Text section -
= = = = =

Eitan Fischberger at Tablet on The New Rules of Western Journalism, as straight-up Hamas propaganda gets an Emmy nomination from the National Academy of Television Arts and Sciences (NATAS):
In late July, NATAS nominated a Gazan journalist and apparent member of a terror group, Bisan Owda, for a news and documentary Emmy Award for her AJ+-produced It’s Bisan from Gaza and I’m Still Alive. The docu-short, which has already clinched Peabody and Edward R. Murrow awards, is up in the “outstanding hard news feature story: short form” category. The documentary presents the harsh realities experienced by the people of Gaza in the early days of the Israel-Hamas War, which was initiated when Hamas massacred 1,200 people 11 months ago in southern Israel and took 250 others hostage.
Remarkably, Bisan’s eight-minute documentary makes no mention of the medieval horrors inflicted upon innocent Israelis that terrible Oct. 7 day that started the war. Instead, Bisan presents her unsuspecting Western audience with a sanitized version of history in which Hamas and Gaza’s other terror groups are nonexistent, even inside the Hamas stronghold of Shifa Hospital, and in which she is somehow an objective journalist caught up in horrors being inflicted on innocents by Israeli “occupiers,” rather than an apparent adherent of a terror organization that deliberately murders innocent people, and helped bring about the events she depicts.

= = = = =

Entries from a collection
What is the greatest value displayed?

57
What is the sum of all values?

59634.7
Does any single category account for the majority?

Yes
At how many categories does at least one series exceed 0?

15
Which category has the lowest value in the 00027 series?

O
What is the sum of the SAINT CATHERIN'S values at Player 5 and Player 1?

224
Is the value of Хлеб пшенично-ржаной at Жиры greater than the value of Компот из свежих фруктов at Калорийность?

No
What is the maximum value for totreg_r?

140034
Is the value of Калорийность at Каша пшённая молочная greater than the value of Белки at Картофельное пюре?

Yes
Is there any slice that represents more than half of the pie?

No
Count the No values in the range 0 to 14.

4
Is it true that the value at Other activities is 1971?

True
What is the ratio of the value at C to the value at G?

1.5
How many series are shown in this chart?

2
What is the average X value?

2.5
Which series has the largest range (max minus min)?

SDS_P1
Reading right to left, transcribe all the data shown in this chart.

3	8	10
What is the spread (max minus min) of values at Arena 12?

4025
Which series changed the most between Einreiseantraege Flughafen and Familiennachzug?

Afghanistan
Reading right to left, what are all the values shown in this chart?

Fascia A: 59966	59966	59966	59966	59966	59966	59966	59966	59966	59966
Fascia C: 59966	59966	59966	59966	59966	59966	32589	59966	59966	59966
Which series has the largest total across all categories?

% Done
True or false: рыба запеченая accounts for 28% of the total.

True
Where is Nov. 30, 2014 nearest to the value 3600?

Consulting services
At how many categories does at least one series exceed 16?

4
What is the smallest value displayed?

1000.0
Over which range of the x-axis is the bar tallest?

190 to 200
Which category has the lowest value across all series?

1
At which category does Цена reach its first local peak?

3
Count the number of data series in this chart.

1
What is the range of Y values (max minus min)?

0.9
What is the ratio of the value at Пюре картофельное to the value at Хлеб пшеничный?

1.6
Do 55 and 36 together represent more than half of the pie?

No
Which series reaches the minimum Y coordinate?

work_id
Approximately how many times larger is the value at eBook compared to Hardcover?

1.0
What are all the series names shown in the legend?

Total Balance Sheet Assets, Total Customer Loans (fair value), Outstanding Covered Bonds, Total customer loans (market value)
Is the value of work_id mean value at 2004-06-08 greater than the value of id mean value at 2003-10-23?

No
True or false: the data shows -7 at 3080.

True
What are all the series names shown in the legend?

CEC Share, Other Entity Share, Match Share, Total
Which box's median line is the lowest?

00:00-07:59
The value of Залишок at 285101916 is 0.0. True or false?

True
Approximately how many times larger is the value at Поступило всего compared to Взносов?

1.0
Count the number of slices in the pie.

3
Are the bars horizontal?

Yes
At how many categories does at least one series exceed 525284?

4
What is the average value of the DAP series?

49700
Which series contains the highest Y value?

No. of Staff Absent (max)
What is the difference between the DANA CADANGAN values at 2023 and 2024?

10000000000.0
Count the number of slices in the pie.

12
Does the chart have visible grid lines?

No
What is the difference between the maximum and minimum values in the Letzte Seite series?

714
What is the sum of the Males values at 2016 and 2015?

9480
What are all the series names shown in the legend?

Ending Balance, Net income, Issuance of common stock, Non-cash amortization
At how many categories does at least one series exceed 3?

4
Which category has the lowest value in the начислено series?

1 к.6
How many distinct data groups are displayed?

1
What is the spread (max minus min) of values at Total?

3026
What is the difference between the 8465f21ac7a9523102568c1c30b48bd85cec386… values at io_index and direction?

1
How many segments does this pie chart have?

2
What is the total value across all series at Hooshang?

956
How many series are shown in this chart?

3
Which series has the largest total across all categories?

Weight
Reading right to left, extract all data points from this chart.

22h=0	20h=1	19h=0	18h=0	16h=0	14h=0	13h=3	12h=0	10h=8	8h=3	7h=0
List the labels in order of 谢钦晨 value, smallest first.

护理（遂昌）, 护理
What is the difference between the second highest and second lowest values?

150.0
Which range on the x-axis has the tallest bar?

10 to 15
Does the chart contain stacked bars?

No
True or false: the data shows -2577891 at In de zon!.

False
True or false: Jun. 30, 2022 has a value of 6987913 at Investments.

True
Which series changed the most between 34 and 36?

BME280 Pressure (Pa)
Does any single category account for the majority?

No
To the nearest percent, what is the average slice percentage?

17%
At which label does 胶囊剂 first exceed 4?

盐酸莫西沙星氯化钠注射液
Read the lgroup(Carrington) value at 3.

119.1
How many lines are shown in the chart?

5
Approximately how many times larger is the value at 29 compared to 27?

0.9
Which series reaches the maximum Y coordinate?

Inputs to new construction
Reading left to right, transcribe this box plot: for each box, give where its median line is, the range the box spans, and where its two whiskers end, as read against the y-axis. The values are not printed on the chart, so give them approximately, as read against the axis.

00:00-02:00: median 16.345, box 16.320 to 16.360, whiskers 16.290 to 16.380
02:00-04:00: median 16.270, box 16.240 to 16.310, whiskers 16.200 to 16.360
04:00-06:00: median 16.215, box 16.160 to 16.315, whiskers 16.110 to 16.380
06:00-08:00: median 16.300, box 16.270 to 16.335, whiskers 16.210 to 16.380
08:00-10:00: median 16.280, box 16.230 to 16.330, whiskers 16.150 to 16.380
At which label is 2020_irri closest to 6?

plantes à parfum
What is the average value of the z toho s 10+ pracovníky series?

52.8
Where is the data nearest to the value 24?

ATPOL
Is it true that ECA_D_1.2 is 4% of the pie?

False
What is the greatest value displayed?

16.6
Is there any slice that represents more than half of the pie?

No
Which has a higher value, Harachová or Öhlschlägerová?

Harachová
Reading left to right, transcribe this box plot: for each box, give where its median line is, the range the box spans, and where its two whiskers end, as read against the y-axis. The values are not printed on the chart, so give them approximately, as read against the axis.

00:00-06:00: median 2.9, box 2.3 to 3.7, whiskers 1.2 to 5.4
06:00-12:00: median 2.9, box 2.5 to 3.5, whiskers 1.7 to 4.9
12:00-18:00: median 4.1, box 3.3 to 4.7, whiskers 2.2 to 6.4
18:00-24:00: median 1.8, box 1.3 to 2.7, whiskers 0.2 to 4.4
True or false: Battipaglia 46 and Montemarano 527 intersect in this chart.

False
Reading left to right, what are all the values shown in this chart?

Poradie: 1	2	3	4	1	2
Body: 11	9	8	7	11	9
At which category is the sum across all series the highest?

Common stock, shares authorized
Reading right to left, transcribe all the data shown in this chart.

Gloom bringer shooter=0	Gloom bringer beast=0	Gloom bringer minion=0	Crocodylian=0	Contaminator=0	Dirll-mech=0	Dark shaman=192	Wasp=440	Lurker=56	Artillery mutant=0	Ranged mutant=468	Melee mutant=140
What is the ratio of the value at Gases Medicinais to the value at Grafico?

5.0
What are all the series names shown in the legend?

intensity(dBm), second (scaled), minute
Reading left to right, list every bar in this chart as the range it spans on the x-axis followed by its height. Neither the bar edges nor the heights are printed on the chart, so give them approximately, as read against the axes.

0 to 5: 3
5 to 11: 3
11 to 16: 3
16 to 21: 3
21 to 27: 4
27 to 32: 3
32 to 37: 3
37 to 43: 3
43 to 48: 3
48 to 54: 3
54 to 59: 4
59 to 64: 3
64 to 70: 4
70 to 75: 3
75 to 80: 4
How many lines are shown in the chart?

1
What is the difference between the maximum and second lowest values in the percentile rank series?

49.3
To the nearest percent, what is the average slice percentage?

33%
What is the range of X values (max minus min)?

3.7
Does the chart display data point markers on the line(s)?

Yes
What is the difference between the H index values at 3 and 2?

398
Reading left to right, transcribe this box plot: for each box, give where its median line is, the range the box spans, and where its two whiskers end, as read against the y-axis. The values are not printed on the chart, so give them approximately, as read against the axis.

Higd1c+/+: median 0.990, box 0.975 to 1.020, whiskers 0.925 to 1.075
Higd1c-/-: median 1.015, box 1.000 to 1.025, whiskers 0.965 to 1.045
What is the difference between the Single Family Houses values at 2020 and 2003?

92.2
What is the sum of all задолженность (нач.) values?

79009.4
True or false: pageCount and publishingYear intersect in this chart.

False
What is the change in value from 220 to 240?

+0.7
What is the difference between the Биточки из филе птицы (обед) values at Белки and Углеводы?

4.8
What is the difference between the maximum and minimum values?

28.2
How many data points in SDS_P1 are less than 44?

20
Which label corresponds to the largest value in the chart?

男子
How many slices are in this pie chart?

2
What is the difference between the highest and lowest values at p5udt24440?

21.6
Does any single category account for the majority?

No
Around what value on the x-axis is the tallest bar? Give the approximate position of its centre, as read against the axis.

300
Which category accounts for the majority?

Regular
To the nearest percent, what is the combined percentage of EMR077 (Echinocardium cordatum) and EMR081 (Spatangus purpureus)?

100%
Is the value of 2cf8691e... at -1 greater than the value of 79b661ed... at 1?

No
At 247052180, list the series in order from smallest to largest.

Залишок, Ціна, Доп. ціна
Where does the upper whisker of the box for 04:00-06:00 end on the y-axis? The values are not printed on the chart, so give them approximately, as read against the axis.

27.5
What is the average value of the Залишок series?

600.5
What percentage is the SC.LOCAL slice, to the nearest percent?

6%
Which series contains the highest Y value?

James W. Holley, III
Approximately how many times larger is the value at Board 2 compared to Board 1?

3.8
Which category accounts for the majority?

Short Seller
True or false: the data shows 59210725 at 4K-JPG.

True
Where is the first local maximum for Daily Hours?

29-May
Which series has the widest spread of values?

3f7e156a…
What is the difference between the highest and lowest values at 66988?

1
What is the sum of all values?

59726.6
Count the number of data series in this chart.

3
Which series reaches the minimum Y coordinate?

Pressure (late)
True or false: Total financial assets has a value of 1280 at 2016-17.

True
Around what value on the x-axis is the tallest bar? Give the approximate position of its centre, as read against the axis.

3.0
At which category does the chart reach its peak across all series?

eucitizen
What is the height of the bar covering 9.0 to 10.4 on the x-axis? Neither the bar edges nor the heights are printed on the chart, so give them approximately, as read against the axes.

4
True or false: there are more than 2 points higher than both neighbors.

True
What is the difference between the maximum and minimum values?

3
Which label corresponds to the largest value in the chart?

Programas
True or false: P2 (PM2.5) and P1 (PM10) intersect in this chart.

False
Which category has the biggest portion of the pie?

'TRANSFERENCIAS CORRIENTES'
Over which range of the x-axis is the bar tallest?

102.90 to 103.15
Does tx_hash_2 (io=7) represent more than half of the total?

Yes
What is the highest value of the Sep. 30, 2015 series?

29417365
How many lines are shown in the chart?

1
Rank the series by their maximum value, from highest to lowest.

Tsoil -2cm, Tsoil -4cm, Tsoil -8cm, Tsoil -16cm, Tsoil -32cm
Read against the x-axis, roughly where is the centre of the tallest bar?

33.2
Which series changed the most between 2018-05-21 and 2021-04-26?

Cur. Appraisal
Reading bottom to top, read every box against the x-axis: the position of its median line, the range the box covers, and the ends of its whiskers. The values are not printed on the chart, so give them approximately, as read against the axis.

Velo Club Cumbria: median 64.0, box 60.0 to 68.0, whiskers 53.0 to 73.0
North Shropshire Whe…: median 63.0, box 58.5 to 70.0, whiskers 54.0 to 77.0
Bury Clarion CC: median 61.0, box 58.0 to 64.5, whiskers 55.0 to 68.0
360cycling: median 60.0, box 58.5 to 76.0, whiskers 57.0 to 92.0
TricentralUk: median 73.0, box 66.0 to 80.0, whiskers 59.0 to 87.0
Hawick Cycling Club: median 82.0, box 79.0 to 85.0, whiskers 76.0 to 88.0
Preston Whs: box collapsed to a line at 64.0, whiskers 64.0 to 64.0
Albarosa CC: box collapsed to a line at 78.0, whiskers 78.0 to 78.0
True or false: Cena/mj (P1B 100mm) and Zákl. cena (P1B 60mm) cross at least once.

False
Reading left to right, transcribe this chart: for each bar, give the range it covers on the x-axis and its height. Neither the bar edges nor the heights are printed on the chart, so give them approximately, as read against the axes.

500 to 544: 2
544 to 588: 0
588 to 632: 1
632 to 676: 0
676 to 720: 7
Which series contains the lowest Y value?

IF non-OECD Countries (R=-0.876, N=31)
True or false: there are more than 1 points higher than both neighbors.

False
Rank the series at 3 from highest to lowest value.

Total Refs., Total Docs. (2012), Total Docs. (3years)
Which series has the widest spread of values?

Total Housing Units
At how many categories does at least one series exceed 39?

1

= = = = =

What is being asked - According to the text about the Emmy nomination, in which category is Bisan Owda's documentary up for the award?

Output of the task - It is up in the "outstanding hard news feature story: short form" category.